Vorliegender Text
☆ ☆ ☆ ☆ ☆ ☆ ☆
Protocol of the Session on September 27, 2017

(Beifall bei den GRÜNEN)

Neben der Berücksichtigung unterschiedlicher regionaler Baubedarfe ist auch der Grundsatz "Innen- vor Außenentwicklung" konsequent zu berücksichtigen. Schon um Fläche zu sparen, werden wir deswegen nicht darum herumkommen, gerade in den Ballungsräumen dichter und höher zu bauen, wenn wir mehr Wohnraum schaffen wollen.

Kolleginnen und Kollegen, alles in allem stimmen wir dem Antrag der SPD gern zu. Die Zielrichtung stimmt. Wir bitten gleichzeitig bei allen Fraktionen – nur nicht bei der SPD-Fraktion, die diese schon zugesagt hat – um Unterstützung unseres Antrags. Wir GRÜNE lassen nicht zu, dass Menschen mit geringem Einkommen im Wettbewerb um knappen Wohnraum auf der Strecke bleiben.

(Beifall bei den GRÜNEN)

Danke schön, Herr Kollege. – Als Nächster hat der Kollege Glauber von den FREIEN WÄHLERN das Wort. Bitte schön, Herr Kollege.
☆ ☆ ☆ ☆ ☆ ☆ ☆
Aufgabe 1
Gib den Protokollausschnitt in drei Sätzen zusammengefasst wieder.

Bereitgestellte Daten
☆ ☆ ☆ ☆ ☆ ☆ ☆
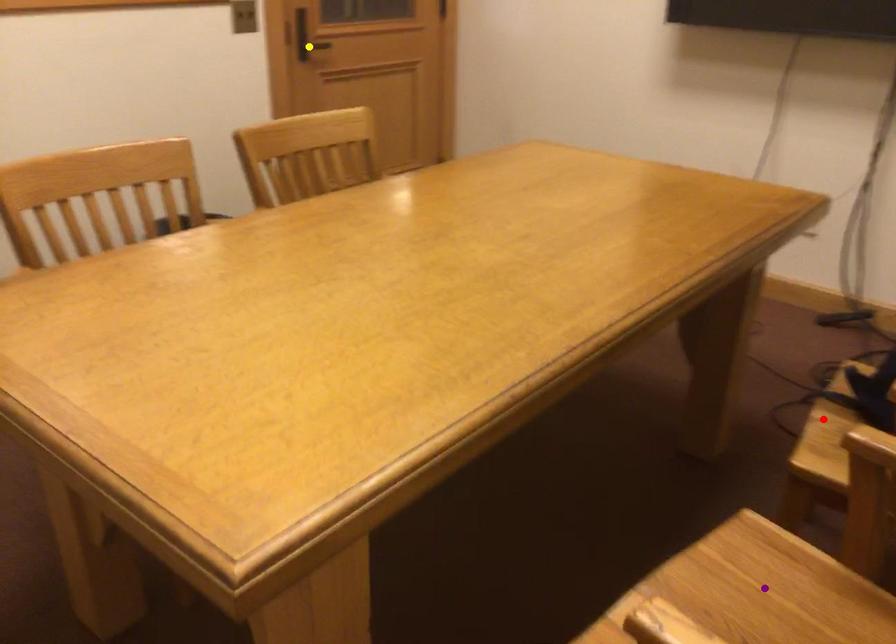
Order these from nearest to farthest:
yellow point | purple point | red point

1. purple point
2. red point
3. yellow point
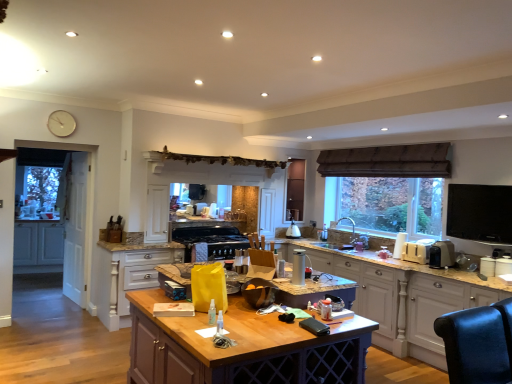
How much space does silver metallic thermos at center, marked as the third appliance in a right-to-left arrangement, occupy horizontally?

The width of silver metallic thermos at center, marked as the third appliance in a right-to-left arrangement, is 4.48 inches.

What do you see at coordinates (242, 348) in the screenshot? I see `wooden table at center` at bounding box center [242, 348].

In order to face black glass stove at center, which is counted as the 1th appliance, starting from the left, should I rotate leftwards or rightwards?

Rotate left and turn 5.215 degrees.

What is the approximate height of black glass stove at center, placed as the 4th appliance when sorted from right to left?

It is 7.30 inches.

Measure the distance between point (62, 114) and camera.

Point (62, 114) and camera are 5.23 meters apart from each other.

The image size is (512, 384). What do you see at coordinates (75, 227) in the screenshot?
I see `white wooden door at left, which is counted as the first screen door, starting from the back` at bounding box center [75, 227].

What are the coordinates of `white wooden door at left, which is counted as the first screen door, starting from the back` in the screenshot? It's located at (75, 227).

At what (x,y) coordinates should I click in order to perform the action: click on white wooden screen door at left, the second screen door positioned from the back. Please return your answer as a coordinate pair (x, y). This screenshot has width=512, height=384. Looking at the image, I should click on pyautogui.click(x=75, y=225).

Is point (188, 237) positioned after point (333, 152)?

No, it is in front of (333, 152).

Is black glass stove at center, placed as the 4th appliance when sorted from right to left, taller than brown fabric exhaust hood at upper center?

No.

Is black glass stove at center, the 4th appliance viewed from the front, aimed at brown fabric exhaust hood at upper center?

No.

Are black glass stove at center, acting as the first appliance starting from the back, and brown fabric exhaust hood at upper center far apart?

black glass stove at center, acting as the first appliance starting from the back, is far away from brown fabric exhaust hood at upper center.

Is white plastic toaster at right, marked as the 2th appliance in a back-to-front arrangement, in front of white wooden door at left, which is counted as the first screen door, starting from the back?

Yes, white plastic toaster at right, marked as the 2th appliance in a back-to-front arrangement, is closer to the camera.

Find the location of a particular element. This screenshot has width=512, height=384. the 2nd appliance in front of the white wooden door at left, which is counted as the first screen door, starting from the back is located at coordinates (417, 251).

From the image's perspective, is white plastic toaster at right, which is the 3th appliance in left-to-right order, on white wooden door at left, marked as the second screen door in a front-to-back arrangement?

Actually, white plastic toaster at right, which is the 3th appliance in left-to-right order, appears below white wooden door at left, marked as the second screen door in a front-to-back arrangement, in the image.

In the scene shown: Does white plastic toaster at right, which is the 2th appliance in right-to-left order, appear on the right side of white wooden door at left, which is counted as the first screen door, starting from the back?

Correct, you'll find white plastic toaster at right, which is the 2th appliance in right-to-left order, to the right of white wooden door at left, which is counted as the first screen door, starting from the back.

From the image's perspective, is white matte clock at upper left on top of white plastic toaster at right, marked as the 2th appliance in a back-to-front arrangement?

Yes.

Consider the image. Does white matte clock at upper left appear on the right side of white plastic toaster at right, which is the 2th appliance in right-to-left order?

No, white matte clock at upper left is not to the right of white plastic toaster at right, which is the 2th appliance in right-to-left order.

Is white matte clock at upper left looking in the opposite direction of white plastic toaster at right, which is the third appliance from front to back?

No, white matte clock at upper left is not facing away from white plastic toaster at right, which is the third appliance from front to back.

Is white matte clock at upper left placed right next to white plastic toaster at right, which is the 3th appliance in left-to-right order?

white matte clock at upper left and white plastic toaster at right, which is the 3th appliance in left-to-right order, are clearly separated.

How far apart are white wooden screen door at left, the second screen door positioned from the back, and silver metallic thermos at center, which is the 4th appliance in back-to-front order?

3.98 meters.

Which is correct: white wooden screen door at left, the first screen door from the front, is inside silver metallic thermos at center, which appears as the second appliance when viewed from the left, or outside of it?

white wooden screen door at left, the first screen door from the front, is not enclosed by silver metallic thermos at center, which appears as the second appliance when viewed from the left.

From a real-world perspective, is white wooden screen door at left, the first screen door from the front, physically above silver metallic thermos at center, the first appliance from the front?

Incorrect, from a real-world perspective, white wooden screen door at left, the first screen door from the front, is lower than silver metallic thermos at center, the first appliance from the front.

Is silver metallic thermos at center, the first appliance from the front, at the back of white wooden screen door at left, the second screen door positioned from the back?

No, white wooden screen door at left, the second screen door positioned from the back, is not facing the opposite direction of silver metallic thermos at center, the first appliance from the front.

Between white wooden screen door at left, the second screen door positioned from the back, and black plastic toaster at right, acting as the second appliance starting from the front, which one has larger width?

black plastic toaster at right, acting as the second appliance starting from the front.

From the image's perspective, relative to black plastic toaster at right, the 4th appliance in the left-to-right sequence, is white wooden screen door at left, the second screen door positioned from the back, above or below?

white wooden screen door at left, the second screen door positioned from the back, is above black plastic toaster at right, the 4th appliance in the left-to-right sequence.

This screenshot has height=384, width=512. Identify the location of screen door that is the 1st object directly below the black plastic toaster at right, the third appliance viewed from the back (from a real-world perspective). (75, 225).

At what (x,y) coordinates should I click in order to perform the action: click on cabinetry that is the 2nd object located below the white plastic toaster at right, marked as the 2th appliance in a back-to-front arrangement (from the image's perspective). Please return your answer as a coordinate pair (x, y). The height and width of the screenshot is (384, 512). Looking at the image, I should click on (129, 275).

Which is more to the left, white wood drawers at center, which is the second cabinetry from right to left, or white plastic toaster at right, which is the third appliance from front to back?

Positioned to the left is white wood drawers at center, which is the second cabinetry from right to left.

How far apart are white wood drawers at center, the second cabinetry in the left-to-right sequence, and white plastic toaster at right, which is the 2th appliance in right-to-left order?

They are 2.99 meters apart.

From the image's perspective, who appears lower, white wood drawers at center, the second cabinetry from the back, or white plastic toaster at right, marked as the 2th appliance in a back-to-front arrangement?

white wood drawers at center, the second cabinetry from the back, appears lower in the image.

Is matte white cabinets at left, which appears as the 3th cabinetry when viewed from the right, not close to wooden table at center?

Yes, matte white cabinets at left, which appears as the 3th cabinetry when viewed from the right, and wooden table at center are quite far apart.

Can you confirm if matte white cabinets at left, which appears as the 3th cabinetry when viewed from the right, is positioned to the right of wooden table at center?

No.

Which is in front, point (22, 263) or point (290, 366)?

The point (290, 366) is closer to the camera.

This screenshot has width=512, height=384. What are the coordinates of `exhaust hood in front of the black glass stove at center, placed as the 4th appliance when sorted from right to left` in the screenshot? It's located at (388, 161).

Locate an element on the screen. Image resolution: width=512 pixels, height=384 pixels. screen door that is the 2nd one when counting backward from the white plastic toaster at right, which is the third appliance from front to back is located at coordinates (75, 227).

When comparing their distances from silver metallic thermos at center, which is the 4th appliance in back-to-front order, does white wooden door at left, which is counted as the first screen door, starting from the back, or white plastic toaster at right, which is the 2th appliance in right-to-left order, seem closer?

white plastic toaster at right, which is the 2th appliance in right-to-left order, is positioned closer to the anchor silver metallic thermos at center, which is the 4th appliance in back-to-front order.

Looking at the image, which one is located further to silver metallic thermos at center, the first appliance from the front, white wood drawers at center, which is the second cabinetry from right to left, or black plastic toaster at right, acting as the second appliance starting from the front?

white wood drawers at center, which is the second cabinetry from right to left, is positioned further to the anchor silver metallic thermos at center, the first appliance from the front.

Based on their spatial positions, is silver metallic thermos at center, the first appliance from the front, or brown fabric exhaust hood at upper center further from white wood cabinetry at right, the 1th cabinetry when ordered from right to left?

Among the two, silver metallic thermos at center, the first appliance from the front, is located further to white wood cabinetry at right, the 1th cabinetry when ordered from right to left.

Considering their positions, is black plastic toaster at right, which is the first appliance in right-to-left order, positioned further to black glass stove at center, acting as the first appliance starting from the back, than brown fabric exhaust hood at upper center?

Among the two, black plastic toaster at right, which is the first appliance in right-to-left order, is located further to black glass stove at center, acting as the first appliance starting from the back.

Considering their positions, is black plastic toaster at right, the third appliance viewed from the back, positioned further to brown fabric exhaust hood at upper center than matte white cabinets at left, which appears as the 3th cabinetry when viewed from the right?

matte white cabinets at left, which appears as the 3th cabinetry when viewed from the right, is further to brown fabric exhaust hood at upper center.

Considering their positions, is matte white cabinets at left, which is the 3th cabinetry in front-to-back order, positioned further to white wood cabinetry at right, which is the 3th cabinetry from left to right, than white plastic toaster at right, which is the 2th appliance in right-to-left order?

Based on the image, matte white cabinets at left, which is the 3th cabinetry in front-to-back order, appears to be further to white wood cabinetry at right, which is the 3th cabinetry from left to right.

Considering their positions, is white matte clock at upper left positioned closer to wooden table at center than white wooden screen door at left, the second screen door positioned from the back?

Among the two, white wooden screen door at left, the second screen door positioned from the back, is located nearer to wooden table at center.

From the image, which object appears to be farther from white wood drawers at center, which is the second cabinetry from right to left, white wooden screen door at left, the second screen door positioned from the back, or white wood cabinetry at right, placed as the third cabinetry when sorted from back to front?

Among the two, white wood cabinetry at right, placed as the third cabinetry when sorted from back to front, is located further to white wood drawers at center, which is the second cabinetry from right to left.

Find the location of a particular element. screen door between white wooden screen door at left, the second screen door positioned from the back, and white wood drawers at center, which appears as the second cabinetry when viewed from the front, from left to right is located at coordinates (75, 227).

In order to click on table between white wood drawers at center, which is the second cabinetry from right to left, and black plastic toaster at right, which is the first appliance in right-to-left order in this screenshot , I will do `click(242, 348)`.

The image size is (512, 384). What are the coordinates of `clock positioned between wooden table at center and white wooden door at left, which is counted as the first screen door, starting from the back, from near to far` in the screenshot? It's located at (61, 123).

I want to click on exhaust hood between white wooden screen door at left, the second screen door positioned from the back, and black plastic toaster at right, which is the first appliance in right-to-left order, in the horizontal direction, so click(x=388, y=161).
☆ ☆ ☆ ☆ ☆ ☆ ☆
Aufgabe 2
Ersetze in den Datensätzen im Abschnitt von ihrem Anfang bis einschließlich der Zeile mit „at (75, 227).“ den Ausdruck „black glass stove“ durch „black ceramic stove“ und gib nur diesen Abschnitt sonst unverändert wieder. Lass die Bilder dabei weg.

Erwartete Antwort 1
Neben unterschiedlichen regionalen Baubedarfen soll der Grundsatz „Innen- vor Außenentwicklung“ konsequent berücksichtigt werden, weshalb man in den Ballungsräumen dichter und höher bauen müsse, um Fläche zu sparen. Die GRÜNEN stimmen dem Antrag der SPD zu und bitten alle Fraktionen außer der SPD, die bereits zugesagt hat, um Unterstützung ihres eigenen Antrags, da sie nicht zulassen wollen, dass Menschen mit geringem Einkommen im Wettbewerb um knappen Wohnraum auf der Strecke bleiben. Anschließend erhält der Kollege Glauber von den FREIEN WÄHLERN das Wort.

Erwartete Antwort 2
Order these from nearest to farthest:
yellow point | purple point | red point

1. purple point
2. red point
3. yellow point
How much space does silver metallic thermos at center, marked as the third appliance in a right-to-left arrangement, occupy horizontally?

The width of silver metallic thermos at center, marked as the third appliance in a right-to-left arrangement, is 4.48 inches.

What do you see at coordinates (242, 348) in the screenshot? I see `wooden table at center` at bounding box center [242, 348].

In order to face black ceramic stove at center, which is counted as the 1th appliance, starting from the left, should I rotate leftwards or rightwards?

Rotate left and turn 5.215 degrees.

What is the approximate height of black ceramic stove at center, placed as the 4th appliance when sorted from right to left?

It is 7.30 inches.

Measure the distance between point (62, 114) and camera.

Point (62, 114) and camera are 5.23 meters apart from each other.

The image size is (512, 384). What do you see at coordinates (75, 227) in the screenshot?
I see `white wooden door at left, which is counted as the first screen door, starting from the back` at bounding box center [75, 227].

What are the coordinates of `white wooden door at left, which is counted as the first screen door, starting from the back` in the screenshot? It's located at (75, 227).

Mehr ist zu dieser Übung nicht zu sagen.